** Passage provided follows **

Although the penalty may have kept him from the victory, it did not keep Power off the podium. This was his 5th podium in the 8 races that have been run so far in 2014. Two of those podium finishes were wins – The Firestone Grand Prix of St. Petersburg and the first race of the Chevrolet Indy Dual in Detroit. As for the current evening in Texas, the ultimate victor was Fuzzy’s Vodka driver, Ed Carpenter in the No. 20 Chevy. This was only Carpenter’s second race of the season and couldn’t have been more different than the outcome of his first. That one was a DNF at the Indianapolis 500 after starting from pole for the second year in row but retiring due a racing incident with Andretti Autosport driver, James Hinchcliffe. Indianapolis was still very fresh in Carpenter’s mind, but I have a feeling this victory will help him move on from it. In the post-race presser he stated:
It’s just good to bounce back. Nothing really totally makes up for a missed opportunity at the speedway (Indianapolis Motor Speedway), but at the same time it always feels good to win, especially at a place like this. I’ve enjoyed coming to this racetrack for a long time… This is a big win for us.”
The end of the Asphalt Circus gave us a ringmaster wearing a cowboy hat in the middle of a ring that we refer to as Victory Circle. He shot off two six-shooters and smiled at the crowd who had just witnessed one heck of an ending. The ending included the last yellow – which was eerily similar to the first yellow – a car with flames out the back and the driver being instructed to get out of the vehicle pronto.
That driver was Takuma Sato in the No. 14 ABC Supply Honda for AJ Foyt Racing, explaining later that with the temperature drop through the evening, balance was shifting and even though they made good gains through the field, they were struggling to hold on and were unable to make it to the end. Such a shame for the team, but they are getting geared up for the doubleheader in Foyt’s hometown of Houston at the end of the month. Will we see Sato with another pole position at the upcoming race weekend? How about his first win of the season?

** End of Passage provided **

About this task: Continue the race report on Ed Carpenter's win in Texas, picking up right after its final sentence.

** The data follows **

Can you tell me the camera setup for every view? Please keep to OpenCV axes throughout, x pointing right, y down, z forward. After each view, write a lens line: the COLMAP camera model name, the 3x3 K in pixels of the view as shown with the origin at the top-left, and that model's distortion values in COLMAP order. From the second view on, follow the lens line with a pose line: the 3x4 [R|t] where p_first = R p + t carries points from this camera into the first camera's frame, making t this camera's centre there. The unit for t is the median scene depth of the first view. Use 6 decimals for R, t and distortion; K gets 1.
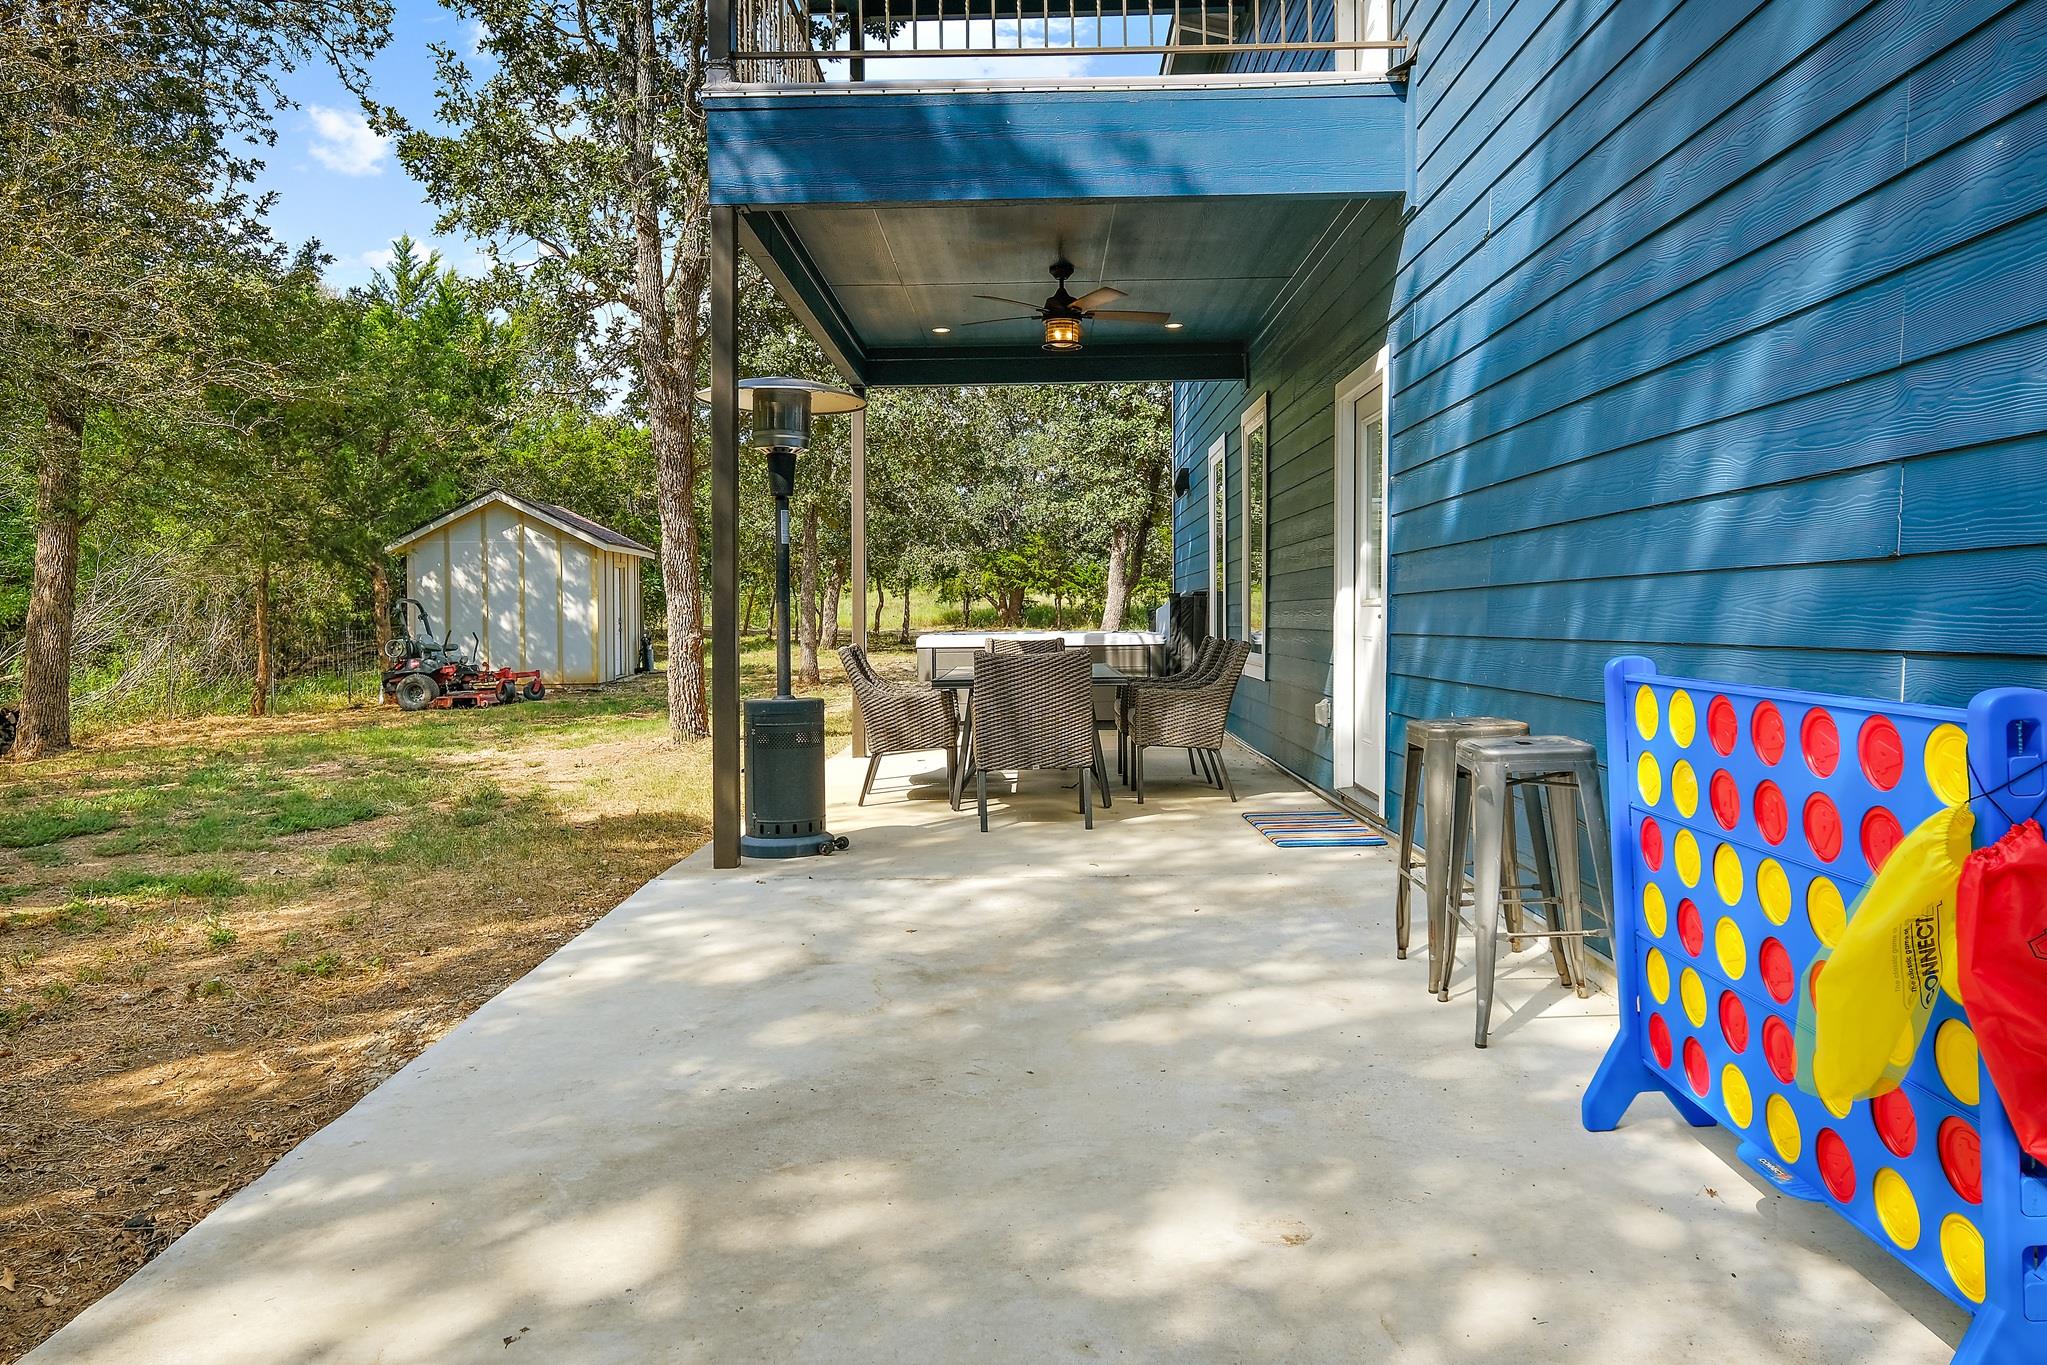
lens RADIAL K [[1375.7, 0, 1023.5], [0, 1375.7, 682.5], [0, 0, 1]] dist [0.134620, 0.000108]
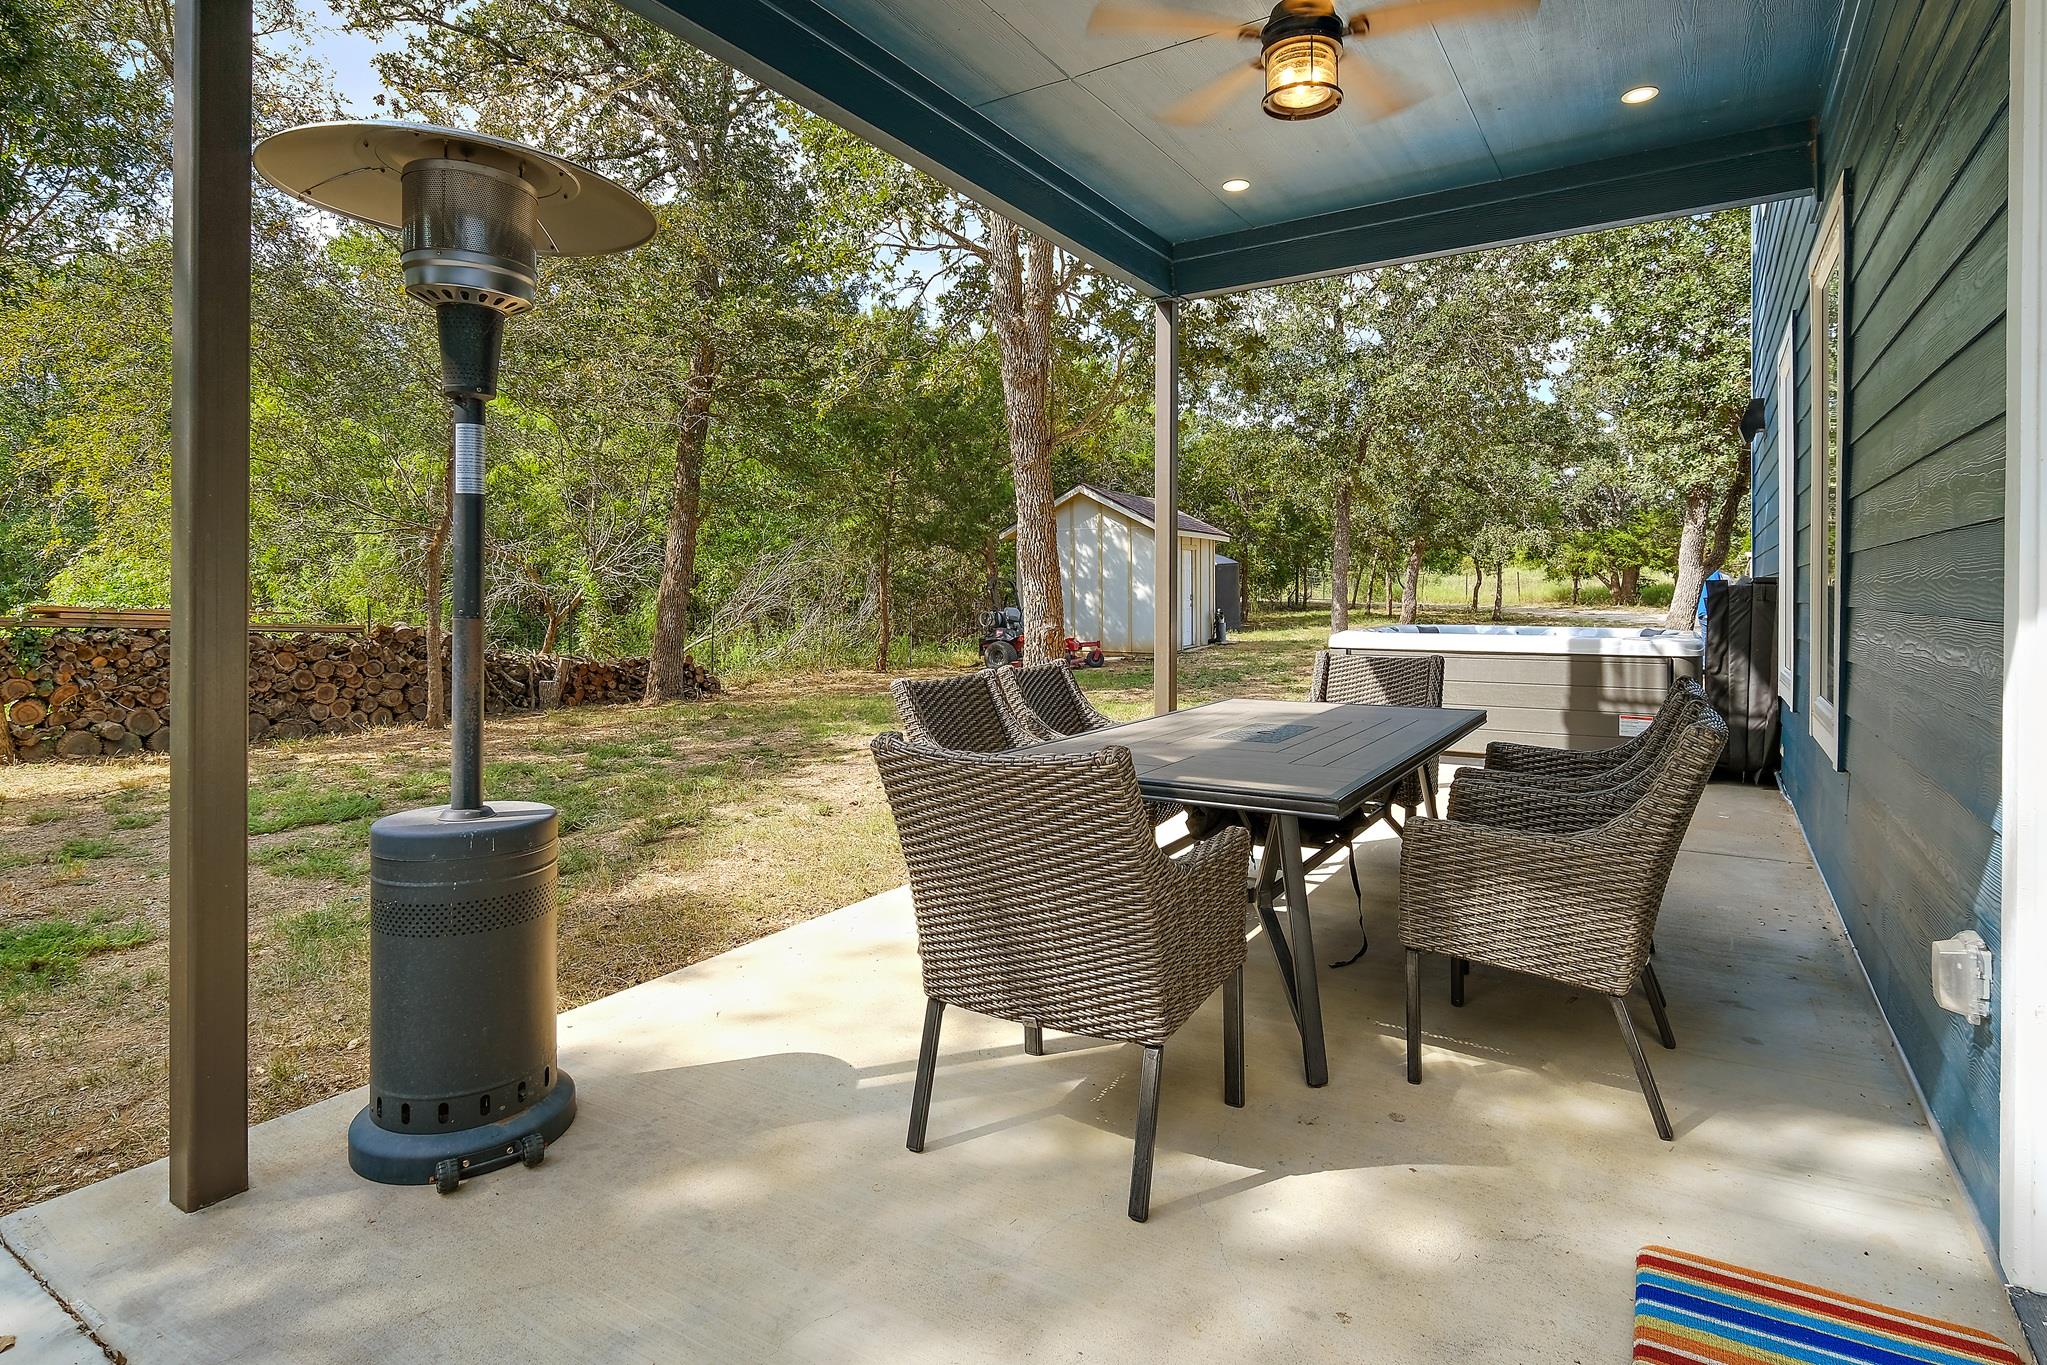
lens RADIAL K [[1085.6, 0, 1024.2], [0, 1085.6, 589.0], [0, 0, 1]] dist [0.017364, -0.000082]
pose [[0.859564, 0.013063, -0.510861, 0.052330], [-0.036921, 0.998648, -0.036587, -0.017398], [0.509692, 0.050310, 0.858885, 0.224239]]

** End of The data **
** The data follows **

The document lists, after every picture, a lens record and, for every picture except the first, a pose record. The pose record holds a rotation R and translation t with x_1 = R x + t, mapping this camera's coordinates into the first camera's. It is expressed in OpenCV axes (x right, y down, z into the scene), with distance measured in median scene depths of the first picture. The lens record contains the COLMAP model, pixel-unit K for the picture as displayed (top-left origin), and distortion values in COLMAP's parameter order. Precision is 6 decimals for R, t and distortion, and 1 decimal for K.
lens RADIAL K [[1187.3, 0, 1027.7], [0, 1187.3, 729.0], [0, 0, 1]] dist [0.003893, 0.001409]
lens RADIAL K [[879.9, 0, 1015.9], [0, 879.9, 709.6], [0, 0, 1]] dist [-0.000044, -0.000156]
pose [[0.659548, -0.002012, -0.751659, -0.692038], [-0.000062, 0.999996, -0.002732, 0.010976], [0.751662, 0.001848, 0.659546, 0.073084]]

** End of The data **
** The data follows **

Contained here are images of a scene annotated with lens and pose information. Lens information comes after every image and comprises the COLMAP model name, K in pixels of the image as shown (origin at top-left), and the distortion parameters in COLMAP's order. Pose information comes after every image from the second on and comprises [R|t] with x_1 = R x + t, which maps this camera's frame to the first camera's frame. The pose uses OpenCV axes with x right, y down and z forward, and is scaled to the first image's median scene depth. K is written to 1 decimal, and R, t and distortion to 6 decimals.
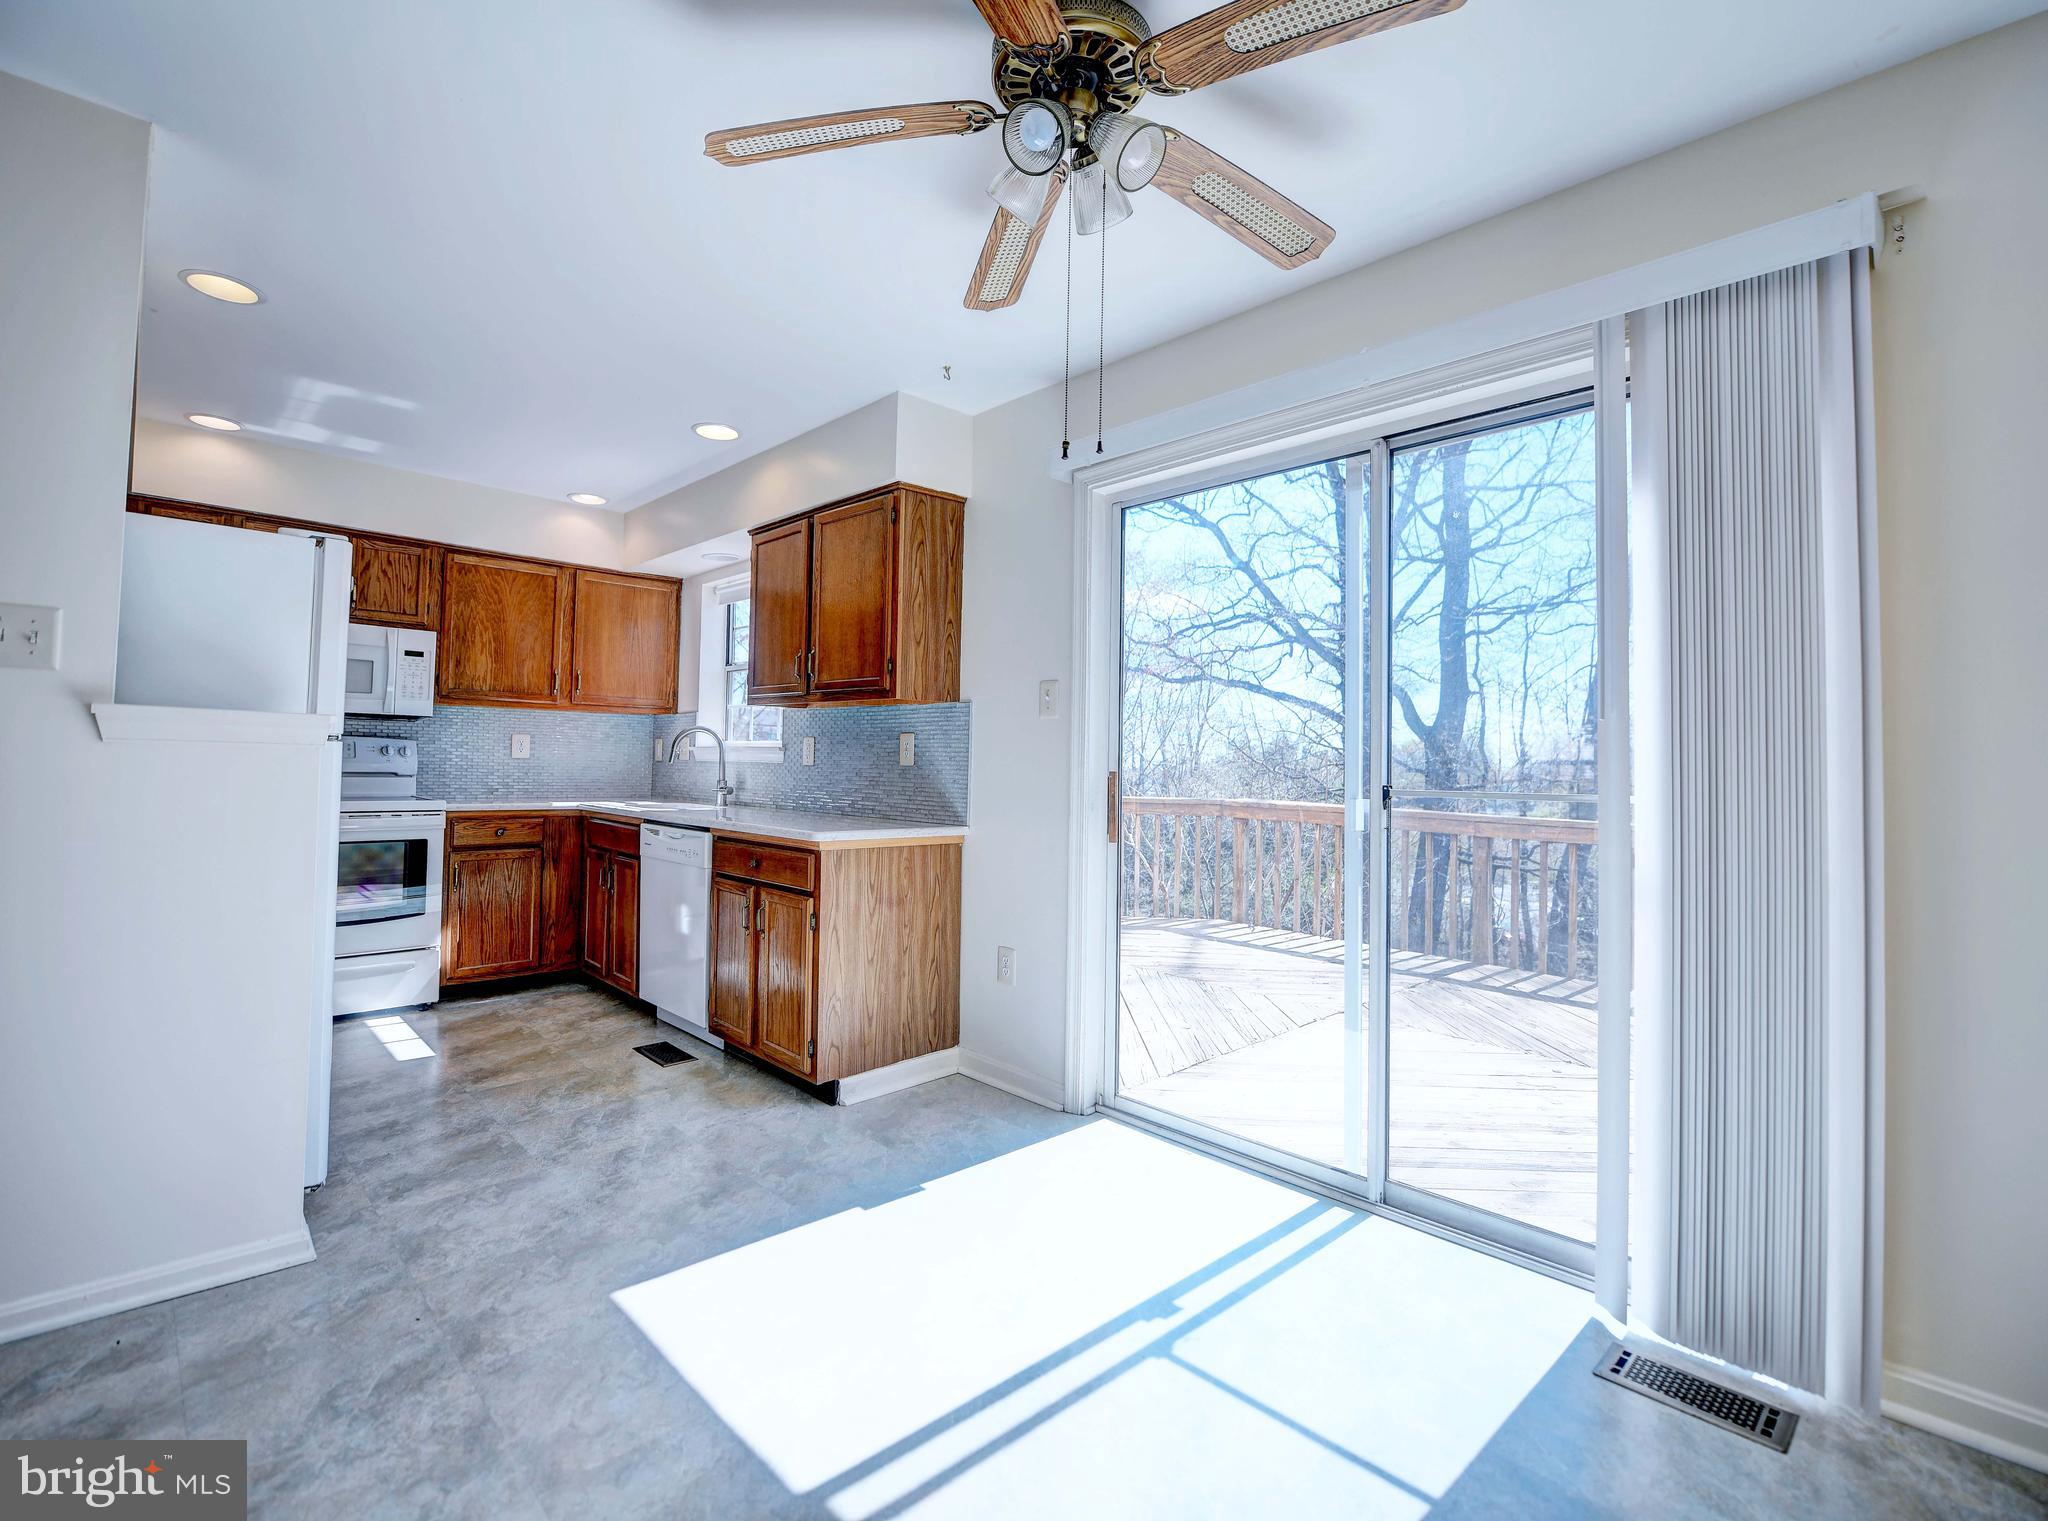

** End of The data **

Your response:
It’s impossible to know if Sato will find that in Houston, but we know for sure that Carpenter found HIS first win of the season in Fort Worth last weekend. And as with all entertaining shows, the curtain call was seemingly unscripted and unrehearsed, with passion overflowing for many different reasons. Montoya questioned whether Carpenter jumped the restart with 2 laps to go to the checkered flag; Power beat himself up about the penalty he drew, insinuating that it may have cost him another victory; Carpenter seemed genuinely happy with his win and started to let go of the angst he’d been carrying about the results at the 500.
Whatever emotions were evoked that night in Texas, the drivers seemed to wear them on the sleeves of their firesuits – something I tend to love about them. They are incredibly talented professionals but they are also perfectionists at their craft and above all, they are simply human when it comes to their reactions and their analyzation of not only their opponents work, but their own as well. I admire those characteristics in the Verizon IndyCar Series drivers – I think they are a key component to the high quality of the series all around and are a necessity in order to continue striving for bigger & better things as the series progresses from one season to the next. Never settling is the name of the game and if there’s one thing these drivers avoid, it’s settling for the conventional.